No. Only one auxiliary block is permitted per contactor host. If your application requires more than 2 NO contacts from a single contactor position, you will need to either select a host contactor with greater built-in auxiliary contact capacity or add a separate control relay (such as a CAD-series relay) wired in parallel with the main contactor coil to provide additional contact outputs.
How long does a field replacement of a failed LADN20 take, and do I need specialized tools?
Field replacement of a failed LADN20 typically takes 15 to 20 minutes including de-energization, wire disconnection, snap-clip release, new block installation, wire reconnection, and continuity testing. No specialized tools are required — a standard flathead screwdriver for the screw clamp terminals, a multimeter for verification, and a camera or phone to photograph wire positions before disconnection are all that is needed. The screw clamp terminals accept 1–2.5 mm² wire with standard terminal tooling.
Is the LADN20 stocked in North America or will I face extended lead times for a replacement order?
The LADN20 is a well-established TeSys D component with strong stock depth at major industrial distributors serving North America. Typical lead times through specialist distributors are 1 to 3 business days for standard orders. For international destinations, lead times vary by location — contact LeadTime.ca directly for current availability and shipping timelines to your region. LeadTime.ca ships worldwide.
Why Order the LADN20 Through LeadTime.ca
- Global shipping — the LADN20 is available for order worldwide through LeadTime.ca, not limited to any single country or region.
- Pre-order technical verification — provide your host contactor model number and our team will confirm LADN20 compatibility before shipment, eliminating the most common wrong-part failure mode.
- Fast response on stock and lead time — current availability confirmed on the product page, with direct contact support for time-sensitive replacement orders.
- Volume and project pricing — LADN20 units ordered alongside LC1D contactors or in panel-build quantities are eligible for bundle pricing; contact for current figures.
- Specialist distributor expertise — unlike generalist channels, our team understands TeSys D product family compatibility and can advise on LADN20 vs. LADN31 vs. LADN40 selection based on your specific schematic requirements.

--------------------

THINGS TO DO:
1. Please copy the part of the LADN20 text between "Why Order the" and "time-sensitive replacement orders.", inclusive.
2. Answer these questions using the LADN20 text.
(a) How long does a field replacement of a failed LADN20 typically take?
(b) What wire sizes do the screw clamp terminals accept?
(c) What is the typical lead time through specialist distributors for standard orders?
3. Extend the LADN20 text by writing what comes next after its final sentence.

INPUT DATA:
--------------------

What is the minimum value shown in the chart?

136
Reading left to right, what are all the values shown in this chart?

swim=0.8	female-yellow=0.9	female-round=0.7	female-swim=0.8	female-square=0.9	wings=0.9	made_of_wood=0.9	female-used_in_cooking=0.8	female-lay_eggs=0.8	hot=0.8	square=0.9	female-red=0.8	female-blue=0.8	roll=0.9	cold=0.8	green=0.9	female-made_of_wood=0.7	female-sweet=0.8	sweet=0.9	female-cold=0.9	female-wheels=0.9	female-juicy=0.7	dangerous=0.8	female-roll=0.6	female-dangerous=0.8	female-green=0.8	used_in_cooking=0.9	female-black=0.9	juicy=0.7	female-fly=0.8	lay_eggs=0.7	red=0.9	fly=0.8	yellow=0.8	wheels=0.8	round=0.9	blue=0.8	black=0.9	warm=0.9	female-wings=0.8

--------------------

TASK RESPONSES:
1.
Why Order the LADN20 Through LeadTime.ca
- Global shipping — the LADN20 is available for order worldwide through LeadTime.ca, not limited to any single country or region.
- Pre-order technical verification — provide your host contactor model number and our team will confirm LADN20 compatibility before shipment, eliminating the most common wrong-part failure mode.
- Fast response on stock and lead time — current availability confirmed on the product page, with direct contact support for time-sensitive replacement orders.

2.
(a) 15 to 20 minutes.
(b) 1–2.5 mm² wire.
(c) 1 to 3 business days.

3.
- View LADN20 pricing and availability at LeadTime.ca
- Contact LeadTime.ca for a quote or compatibility confirmation
At-a-Glance Summary
- The Schneider Electric LADN20 is a TeSys D front-mount auxiliary contact block providing 2 normally open (NO) contacts — instantaneous operation with a 1.5 ms non-overlap transition time.
- Rated insulation voltage: 600V (UL/CSA) for North American sites; 690V (IEC 60947-5-1) for IEC-compliant international applications.
- Compatible host range: LC1D09 through LC1D150 three-pole contactors, LC1DT20 through LC1DT40 four-pole contactors, and CAD32/CAD50 control relays — not compatible with TeSys F, TeSys U, or legacy Square D B-Series.
- Conventional free air thermal current: 10A at ambient temperatures up to 60°C — use an external relay buffer if continuous load approaches this limit.
- Minimum switching thresholds: 5 mA current and 17V voltage — circuits below these values may produce unreliable contact operation.
- Mechanical durability rated at 30 million cycles — equivalent to approximately 15 to 25 years of service at typical industrial motor control switching rates.
- Screw clamp terminals accept 1–2.5 mm² wire (14–12 AWG equivalent); no push-in or spring-cage terminal option in this SKU.
- Front-mount snap-on installation; field replacement typically 15 to 20 minutes with standard hand tools only.
- If mixed contact types are required (NO + NC), specify LADN31 instead; if front-mount is not viable due to panel layout, consult Schneider matrix for LADN40 or equivalent side/top-mount variants.
- Only one auxiliary block permitted per LC1D contactor host.